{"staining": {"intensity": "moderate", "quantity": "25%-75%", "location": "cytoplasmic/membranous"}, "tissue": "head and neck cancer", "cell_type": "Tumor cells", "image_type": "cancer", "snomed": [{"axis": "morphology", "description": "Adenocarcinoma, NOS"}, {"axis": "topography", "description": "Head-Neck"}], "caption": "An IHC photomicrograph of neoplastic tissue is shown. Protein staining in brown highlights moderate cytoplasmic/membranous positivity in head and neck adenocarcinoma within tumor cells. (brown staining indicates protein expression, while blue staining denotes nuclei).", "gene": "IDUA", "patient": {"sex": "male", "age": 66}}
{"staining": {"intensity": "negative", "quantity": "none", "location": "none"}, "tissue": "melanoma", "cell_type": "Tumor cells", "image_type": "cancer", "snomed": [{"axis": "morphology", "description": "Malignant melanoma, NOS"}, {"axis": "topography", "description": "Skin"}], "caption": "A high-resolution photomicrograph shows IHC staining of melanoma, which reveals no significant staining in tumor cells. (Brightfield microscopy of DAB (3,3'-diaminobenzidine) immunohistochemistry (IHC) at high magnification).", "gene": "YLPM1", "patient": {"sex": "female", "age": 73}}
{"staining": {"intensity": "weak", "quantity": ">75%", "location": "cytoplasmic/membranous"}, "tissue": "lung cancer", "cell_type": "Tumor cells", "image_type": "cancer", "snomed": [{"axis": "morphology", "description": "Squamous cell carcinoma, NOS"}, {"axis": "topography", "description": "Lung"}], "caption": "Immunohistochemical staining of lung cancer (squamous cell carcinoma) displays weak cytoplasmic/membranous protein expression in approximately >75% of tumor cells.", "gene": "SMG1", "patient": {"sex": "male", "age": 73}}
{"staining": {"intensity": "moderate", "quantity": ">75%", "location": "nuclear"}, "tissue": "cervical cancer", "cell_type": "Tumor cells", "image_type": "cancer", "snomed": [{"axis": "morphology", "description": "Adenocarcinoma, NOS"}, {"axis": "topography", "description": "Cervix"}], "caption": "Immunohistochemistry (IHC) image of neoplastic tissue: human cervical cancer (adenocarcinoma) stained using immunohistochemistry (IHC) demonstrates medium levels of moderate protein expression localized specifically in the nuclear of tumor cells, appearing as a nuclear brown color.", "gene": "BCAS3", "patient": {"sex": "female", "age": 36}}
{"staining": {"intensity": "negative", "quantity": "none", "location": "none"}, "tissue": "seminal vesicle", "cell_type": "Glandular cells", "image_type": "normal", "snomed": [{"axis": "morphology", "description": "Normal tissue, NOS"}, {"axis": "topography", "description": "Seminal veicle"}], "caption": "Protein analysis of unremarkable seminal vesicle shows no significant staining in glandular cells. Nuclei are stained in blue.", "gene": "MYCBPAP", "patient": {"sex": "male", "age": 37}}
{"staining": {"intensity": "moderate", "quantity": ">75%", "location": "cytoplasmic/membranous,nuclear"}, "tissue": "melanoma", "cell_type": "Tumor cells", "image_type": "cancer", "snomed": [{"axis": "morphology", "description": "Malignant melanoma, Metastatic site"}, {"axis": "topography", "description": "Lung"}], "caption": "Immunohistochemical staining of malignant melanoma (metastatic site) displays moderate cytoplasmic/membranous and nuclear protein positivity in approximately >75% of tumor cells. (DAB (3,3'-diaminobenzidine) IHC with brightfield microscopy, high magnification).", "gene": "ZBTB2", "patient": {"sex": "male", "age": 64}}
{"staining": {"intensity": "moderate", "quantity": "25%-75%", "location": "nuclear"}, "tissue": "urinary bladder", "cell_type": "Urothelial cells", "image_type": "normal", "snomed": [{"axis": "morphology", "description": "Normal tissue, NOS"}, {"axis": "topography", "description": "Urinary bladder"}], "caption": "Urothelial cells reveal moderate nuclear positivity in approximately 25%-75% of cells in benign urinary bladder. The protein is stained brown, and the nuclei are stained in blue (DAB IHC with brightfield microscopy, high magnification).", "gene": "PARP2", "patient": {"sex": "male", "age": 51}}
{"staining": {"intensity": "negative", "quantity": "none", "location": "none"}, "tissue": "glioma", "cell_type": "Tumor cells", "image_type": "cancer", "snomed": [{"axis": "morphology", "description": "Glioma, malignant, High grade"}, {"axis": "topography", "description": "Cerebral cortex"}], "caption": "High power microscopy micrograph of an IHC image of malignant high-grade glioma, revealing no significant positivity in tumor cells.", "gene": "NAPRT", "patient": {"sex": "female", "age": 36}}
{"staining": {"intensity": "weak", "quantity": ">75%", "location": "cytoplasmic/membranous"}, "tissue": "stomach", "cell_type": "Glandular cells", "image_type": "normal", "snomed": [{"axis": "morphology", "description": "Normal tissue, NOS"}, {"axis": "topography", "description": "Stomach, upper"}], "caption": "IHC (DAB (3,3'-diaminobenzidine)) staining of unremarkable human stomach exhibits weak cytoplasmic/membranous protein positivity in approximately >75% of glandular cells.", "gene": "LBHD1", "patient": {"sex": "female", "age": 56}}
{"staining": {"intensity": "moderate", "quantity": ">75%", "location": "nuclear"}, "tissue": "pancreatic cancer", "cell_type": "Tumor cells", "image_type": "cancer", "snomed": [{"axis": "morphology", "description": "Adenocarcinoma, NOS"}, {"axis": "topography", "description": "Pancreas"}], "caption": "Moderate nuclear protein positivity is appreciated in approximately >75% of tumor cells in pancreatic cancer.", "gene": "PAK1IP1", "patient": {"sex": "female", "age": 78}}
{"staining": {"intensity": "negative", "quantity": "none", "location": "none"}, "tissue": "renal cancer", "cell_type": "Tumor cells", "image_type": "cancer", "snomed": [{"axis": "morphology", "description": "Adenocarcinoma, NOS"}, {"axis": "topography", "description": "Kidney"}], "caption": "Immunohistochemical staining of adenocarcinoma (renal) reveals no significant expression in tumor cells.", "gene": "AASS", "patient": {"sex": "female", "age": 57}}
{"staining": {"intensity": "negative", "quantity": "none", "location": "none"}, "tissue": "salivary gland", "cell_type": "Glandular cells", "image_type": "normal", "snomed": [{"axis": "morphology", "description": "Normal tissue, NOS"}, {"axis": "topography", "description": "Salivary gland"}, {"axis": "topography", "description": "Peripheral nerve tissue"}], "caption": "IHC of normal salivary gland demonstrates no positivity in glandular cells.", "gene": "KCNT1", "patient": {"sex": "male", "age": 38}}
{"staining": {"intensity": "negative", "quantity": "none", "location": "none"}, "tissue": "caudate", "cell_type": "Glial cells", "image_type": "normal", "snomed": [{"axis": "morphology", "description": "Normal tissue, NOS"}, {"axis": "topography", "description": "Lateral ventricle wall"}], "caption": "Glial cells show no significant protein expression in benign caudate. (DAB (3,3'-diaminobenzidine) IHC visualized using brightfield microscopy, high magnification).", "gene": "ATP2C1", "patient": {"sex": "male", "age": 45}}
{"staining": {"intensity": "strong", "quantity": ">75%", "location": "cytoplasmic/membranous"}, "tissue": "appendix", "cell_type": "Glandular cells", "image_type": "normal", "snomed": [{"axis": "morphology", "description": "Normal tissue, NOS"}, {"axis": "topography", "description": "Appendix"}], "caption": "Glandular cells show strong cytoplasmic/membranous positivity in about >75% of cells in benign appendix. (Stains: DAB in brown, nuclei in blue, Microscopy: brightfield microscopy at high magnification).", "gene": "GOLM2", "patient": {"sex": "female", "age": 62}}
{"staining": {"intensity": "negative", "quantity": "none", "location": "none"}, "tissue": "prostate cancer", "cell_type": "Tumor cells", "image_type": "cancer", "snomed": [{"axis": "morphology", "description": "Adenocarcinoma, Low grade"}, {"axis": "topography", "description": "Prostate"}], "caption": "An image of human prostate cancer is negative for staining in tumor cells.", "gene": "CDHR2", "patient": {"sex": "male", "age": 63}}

» WHAT TO PRODUCE:
All lines above from the line with "power microscopy micrograph" through the line with "protein positivity is", both included, are to be set down exactly, with nothing else.

» PROBLEM SOLUTION:
{"staining": {"intensity": "negative", "quantity": "none", "location": "none"}, "tissue": "glioma", "cell_type": "Tumor cells", "image_type": "cancer", "snomed": [{"axis": "morphology", "description": "Glioma, malignant, High grade"}, {"axis": "topography", "description": "Cerebral cortex"}], "caption": "High power microscopy micrograph of an IHC image of malignant high-grade glioma, revealing no significant positivity in tumor cells.", "gene": "NAPRT", "patient": {"sex": "female", "age": 36}}
{"staining": {"intensity": "weak", "quantity": ">75%", "location": "cytoplasmic/membranous"}, "tissue": "stomach", "cell_type": "Glandular cells", "image_type": "normal", "snomed": [{"axis": "morphology", "description": "Normal tissue, NOS"}, {"axis": "topography", "description": "Stomach, upper"}], "caption": "IHC (DAB (3,3'-diaminobenzidine)) staining of unremarkable human stomach exhibits weak cytoplasmic/membranous protein positivity in approximately >75% of glandular cells.", "gene": "LBHD1", "patient": {"sex": "female", "age": 56}}
{"staining": {"intensity": "moderate", "quantity": ">75%", "location": "nuclear"}, "tissue": "pancreatic cancer", "cell_type": "Tumor cells", "image_type": "cancer", "snomed": [{"axis": "morphology", "description": "Adenocarcinoma, NOS"}, {"axis": "topography", "description": "Pancreas"}], "caption": "Moderate nuclear protein positivity is appreciated in approximately >75% of tumor cells in pancreatic cancer.", "gene": "PAK1IP1", "patient": {"sex": "female", "age": 78}}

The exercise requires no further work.